WHAT IS NEEDED
Could you copy out the rows word for word, starting with the very first line and stopping after the line that contains "607 802 746", including both of those lines?

RECORDS FOR THE EXERCISE
========
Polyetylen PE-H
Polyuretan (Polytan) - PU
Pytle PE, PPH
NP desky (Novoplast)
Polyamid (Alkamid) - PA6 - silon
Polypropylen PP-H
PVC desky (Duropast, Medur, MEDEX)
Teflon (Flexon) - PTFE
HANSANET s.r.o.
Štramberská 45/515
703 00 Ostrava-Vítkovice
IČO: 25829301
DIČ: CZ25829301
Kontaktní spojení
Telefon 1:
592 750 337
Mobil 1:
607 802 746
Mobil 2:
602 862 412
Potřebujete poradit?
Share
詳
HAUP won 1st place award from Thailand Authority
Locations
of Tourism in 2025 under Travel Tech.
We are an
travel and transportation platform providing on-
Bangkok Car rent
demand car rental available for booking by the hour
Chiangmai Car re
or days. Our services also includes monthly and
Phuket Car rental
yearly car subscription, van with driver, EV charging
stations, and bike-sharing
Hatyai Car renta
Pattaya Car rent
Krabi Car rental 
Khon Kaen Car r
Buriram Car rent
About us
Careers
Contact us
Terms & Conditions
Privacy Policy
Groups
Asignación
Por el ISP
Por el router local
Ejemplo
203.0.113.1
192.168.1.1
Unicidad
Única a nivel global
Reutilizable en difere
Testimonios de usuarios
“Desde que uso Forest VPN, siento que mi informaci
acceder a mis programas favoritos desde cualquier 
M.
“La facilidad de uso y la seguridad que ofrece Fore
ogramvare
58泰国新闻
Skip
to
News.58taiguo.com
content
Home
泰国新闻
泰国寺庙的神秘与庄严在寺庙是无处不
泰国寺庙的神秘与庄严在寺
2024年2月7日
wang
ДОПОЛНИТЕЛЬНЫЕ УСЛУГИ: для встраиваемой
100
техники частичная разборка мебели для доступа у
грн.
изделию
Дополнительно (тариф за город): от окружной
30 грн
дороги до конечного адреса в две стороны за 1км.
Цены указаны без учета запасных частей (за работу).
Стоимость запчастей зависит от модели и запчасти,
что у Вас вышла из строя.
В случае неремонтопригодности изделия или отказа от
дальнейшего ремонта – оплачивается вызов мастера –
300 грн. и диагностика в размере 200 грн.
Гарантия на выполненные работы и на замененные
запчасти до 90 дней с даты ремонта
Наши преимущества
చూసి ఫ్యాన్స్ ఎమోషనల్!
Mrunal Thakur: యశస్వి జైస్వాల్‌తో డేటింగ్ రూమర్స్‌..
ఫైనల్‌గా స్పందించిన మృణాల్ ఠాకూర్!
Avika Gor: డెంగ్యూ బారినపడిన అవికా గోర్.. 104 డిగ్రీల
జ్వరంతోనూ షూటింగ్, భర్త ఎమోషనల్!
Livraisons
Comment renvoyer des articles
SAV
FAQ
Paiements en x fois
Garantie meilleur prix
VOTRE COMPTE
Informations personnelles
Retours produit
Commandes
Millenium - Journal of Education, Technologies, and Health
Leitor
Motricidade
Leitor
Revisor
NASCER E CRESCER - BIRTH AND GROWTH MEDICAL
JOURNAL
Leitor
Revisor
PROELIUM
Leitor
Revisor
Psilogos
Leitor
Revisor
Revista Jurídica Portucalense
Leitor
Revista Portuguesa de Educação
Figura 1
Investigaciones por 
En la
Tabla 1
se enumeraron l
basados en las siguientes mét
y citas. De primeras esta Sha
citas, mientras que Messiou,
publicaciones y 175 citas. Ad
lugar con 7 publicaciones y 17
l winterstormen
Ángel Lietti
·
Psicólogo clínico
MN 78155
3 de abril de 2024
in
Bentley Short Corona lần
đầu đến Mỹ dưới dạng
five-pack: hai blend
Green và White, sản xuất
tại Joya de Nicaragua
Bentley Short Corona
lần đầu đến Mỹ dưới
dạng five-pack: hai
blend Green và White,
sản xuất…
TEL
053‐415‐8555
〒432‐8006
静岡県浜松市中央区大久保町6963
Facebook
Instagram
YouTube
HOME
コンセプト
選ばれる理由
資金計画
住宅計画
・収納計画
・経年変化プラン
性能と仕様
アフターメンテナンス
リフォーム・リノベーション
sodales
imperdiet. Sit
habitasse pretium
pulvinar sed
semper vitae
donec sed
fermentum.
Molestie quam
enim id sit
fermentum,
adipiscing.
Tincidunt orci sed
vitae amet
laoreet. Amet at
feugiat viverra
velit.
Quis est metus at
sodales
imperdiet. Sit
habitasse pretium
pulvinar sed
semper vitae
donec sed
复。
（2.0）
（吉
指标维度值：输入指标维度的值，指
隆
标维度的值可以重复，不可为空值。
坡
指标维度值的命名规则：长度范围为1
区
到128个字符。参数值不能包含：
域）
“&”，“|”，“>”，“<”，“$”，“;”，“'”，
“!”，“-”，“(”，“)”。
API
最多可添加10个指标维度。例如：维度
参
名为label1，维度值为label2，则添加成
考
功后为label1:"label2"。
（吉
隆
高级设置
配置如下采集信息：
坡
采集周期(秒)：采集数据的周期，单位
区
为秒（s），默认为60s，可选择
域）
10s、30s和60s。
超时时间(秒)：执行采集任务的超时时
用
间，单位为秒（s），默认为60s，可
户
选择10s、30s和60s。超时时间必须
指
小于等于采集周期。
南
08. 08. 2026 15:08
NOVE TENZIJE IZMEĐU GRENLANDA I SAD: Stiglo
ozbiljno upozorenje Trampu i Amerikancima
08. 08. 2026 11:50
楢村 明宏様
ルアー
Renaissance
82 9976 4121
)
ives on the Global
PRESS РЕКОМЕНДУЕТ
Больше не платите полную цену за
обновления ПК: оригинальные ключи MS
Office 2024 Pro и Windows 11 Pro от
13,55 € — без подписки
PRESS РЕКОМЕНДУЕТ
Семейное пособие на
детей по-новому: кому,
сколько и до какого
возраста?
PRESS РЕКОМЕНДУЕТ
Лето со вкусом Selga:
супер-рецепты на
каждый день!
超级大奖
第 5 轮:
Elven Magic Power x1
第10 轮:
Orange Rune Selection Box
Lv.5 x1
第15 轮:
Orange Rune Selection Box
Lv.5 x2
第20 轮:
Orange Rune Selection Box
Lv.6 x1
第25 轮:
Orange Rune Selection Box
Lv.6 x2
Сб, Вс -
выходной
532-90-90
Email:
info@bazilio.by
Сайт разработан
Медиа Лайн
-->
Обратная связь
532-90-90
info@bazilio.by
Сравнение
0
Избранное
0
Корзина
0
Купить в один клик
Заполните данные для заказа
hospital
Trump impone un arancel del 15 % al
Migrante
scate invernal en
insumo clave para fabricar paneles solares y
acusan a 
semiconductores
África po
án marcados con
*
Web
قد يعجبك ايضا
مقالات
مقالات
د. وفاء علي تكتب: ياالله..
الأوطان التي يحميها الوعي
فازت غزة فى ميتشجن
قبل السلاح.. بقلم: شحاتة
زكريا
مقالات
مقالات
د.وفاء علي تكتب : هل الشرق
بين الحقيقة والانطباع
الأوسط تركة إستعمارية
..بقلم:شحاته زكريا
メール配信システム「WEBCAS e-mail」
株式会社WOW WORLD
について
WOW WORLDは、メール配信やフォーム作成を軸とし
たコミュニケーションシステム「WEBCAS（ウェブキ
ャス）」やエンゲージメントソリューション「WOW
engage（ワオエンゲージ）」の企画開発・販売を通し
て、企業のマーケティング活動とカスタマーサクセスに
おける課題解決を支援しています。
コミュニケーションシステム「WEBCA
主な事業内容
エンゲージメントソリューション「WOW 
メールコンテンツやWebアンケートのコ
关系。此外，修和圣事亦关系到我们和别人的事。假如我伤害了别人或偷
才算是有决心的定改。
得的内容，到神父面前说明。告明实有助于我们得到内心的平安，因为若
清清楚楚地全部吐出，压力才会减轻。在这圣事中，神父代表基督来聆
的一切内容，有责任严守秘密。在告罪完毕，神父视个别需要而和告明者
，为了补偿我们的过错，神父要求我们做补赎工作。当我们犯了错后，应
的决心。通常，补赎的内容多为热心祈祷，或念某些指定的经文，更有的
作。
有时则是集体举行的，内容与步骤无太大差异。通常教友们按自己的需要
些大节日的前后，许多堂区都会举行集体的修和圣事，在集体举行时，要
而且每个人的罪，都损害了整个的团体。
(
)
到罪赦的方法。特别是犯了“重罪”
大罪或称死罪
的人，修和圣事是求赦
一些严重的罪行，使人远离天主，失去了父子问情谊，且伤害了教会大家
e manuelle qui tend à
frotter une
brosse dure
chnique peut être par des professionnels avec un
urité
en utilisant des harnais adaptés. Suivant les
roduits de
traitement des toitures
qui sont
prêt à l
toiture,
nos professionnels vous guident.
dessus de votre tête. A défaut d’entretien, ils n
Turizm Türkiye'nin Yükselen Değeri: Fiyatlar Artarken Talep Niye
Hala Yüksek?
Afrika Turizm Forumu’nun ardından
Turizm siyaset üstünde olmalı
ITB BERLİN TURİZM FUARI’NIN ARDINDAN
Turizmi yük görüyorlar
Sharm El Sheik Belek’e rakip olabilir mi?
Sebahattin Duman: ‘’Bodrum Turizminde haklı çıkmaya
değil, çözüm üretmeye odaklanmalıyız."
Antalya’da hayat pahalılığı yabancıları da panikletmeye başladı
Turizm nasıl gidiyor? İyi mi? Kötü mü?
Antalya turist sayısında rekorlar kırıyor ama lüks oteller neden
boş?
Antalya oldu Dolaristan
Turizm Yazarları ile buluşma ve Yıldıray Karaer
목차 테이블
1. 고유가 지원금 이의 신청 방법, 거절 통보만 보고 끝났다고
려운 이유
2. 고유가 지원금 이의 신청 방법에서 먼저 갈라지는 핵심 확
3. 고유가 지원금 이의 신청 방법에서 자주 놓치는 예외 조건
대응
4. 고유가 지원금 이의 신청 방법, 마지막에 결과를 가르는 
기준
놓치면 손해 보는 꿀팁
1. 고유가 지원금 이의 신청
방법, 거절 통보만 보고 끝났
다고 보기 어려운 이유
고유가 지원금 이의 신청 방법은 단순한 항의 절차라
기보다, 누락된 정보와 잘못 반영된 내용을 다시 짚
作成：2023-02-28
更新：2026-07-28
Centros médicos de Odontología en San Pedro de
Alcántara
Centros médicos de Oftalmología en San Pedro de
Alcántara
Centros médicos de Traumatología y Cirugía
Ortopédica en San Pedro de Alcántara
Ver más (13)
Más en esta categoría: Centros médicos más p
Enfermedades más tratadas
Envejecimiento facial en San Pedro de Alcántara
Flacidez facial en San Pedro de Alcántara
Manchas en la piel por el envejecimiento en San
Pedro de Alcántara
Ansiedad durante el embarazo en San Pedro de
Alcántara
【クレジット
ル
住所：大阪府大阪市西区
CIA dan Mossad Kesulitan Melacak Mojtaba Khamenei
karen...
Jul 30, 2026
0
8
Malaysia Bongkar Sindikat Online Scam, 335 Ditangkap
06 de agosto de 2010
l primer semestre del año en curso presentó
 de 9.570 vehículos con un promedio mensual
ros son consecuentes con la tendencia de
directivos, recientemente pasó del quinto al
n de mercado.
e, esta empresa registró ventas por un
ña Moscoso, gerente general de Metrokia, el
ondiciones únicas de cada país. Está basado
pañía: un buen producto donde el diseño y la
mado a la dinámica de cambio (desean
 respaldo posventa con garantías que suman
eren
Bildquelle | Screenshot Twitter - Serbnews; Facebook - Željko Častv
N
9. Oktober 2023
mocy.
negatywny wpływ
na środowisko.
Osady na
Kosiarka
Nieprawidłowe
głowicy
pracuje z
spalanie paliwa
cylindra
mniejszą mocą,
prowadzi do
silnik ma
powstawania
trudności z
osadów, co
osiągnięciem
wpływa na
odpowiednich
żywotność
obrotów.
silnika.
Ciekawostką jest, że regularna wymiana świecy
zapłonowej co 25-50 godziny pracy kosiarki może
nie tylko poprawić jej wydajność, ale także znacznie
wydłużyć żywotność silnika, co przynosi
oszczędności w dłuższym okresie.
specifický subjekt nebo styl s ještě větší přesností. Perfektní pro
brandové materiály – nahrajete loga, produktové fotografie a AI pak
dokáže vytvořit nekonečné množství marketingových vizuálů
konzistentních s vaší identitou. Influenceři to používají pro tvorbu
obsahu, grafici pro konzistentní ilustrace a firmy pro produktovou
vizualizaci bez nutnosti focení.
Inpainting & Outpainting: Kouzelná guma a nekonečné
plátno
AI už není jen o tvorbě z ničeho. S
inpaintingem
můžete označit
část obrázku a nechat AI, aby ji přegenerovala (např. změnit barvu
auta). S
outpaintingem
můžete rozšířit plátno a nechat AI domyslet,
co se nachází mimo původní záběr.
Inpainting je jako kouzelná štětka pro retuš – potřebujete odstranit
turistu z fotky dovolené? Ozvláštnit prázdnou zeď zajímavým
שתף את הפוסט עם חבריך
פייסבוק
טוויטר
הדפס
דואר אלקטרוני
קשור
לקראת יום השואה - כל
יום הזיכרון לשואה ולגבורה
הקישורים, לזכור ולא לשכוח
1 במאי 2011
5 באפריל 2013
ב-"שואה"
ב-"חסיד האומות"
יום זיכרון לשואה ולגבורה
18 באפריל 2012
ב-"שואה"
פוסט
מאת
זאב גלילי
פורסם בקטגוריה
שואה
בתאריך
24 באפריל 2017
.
========
OUTPUT OF THE TASK
Polyetylen PE-H
Polyuretan (Polytan) - PU
Pytle PE, PPH
NP desky (Novoplast)
Polyamid (Alkamid) - PA6 - silon
Polypropylen PP-H
PVC desky (Duropast, Medur, MEDEX)
Teflon (Flexon) - PTFE
HANSANET s.r.o.
Štramberská 45/515
703 00 Ostrava-Vítkovice
IČO: 25829301
DIČ: CZ25829301
Kontaktní spojení
Telefon 1:
592 750 337
Mobil 1:
607 802 746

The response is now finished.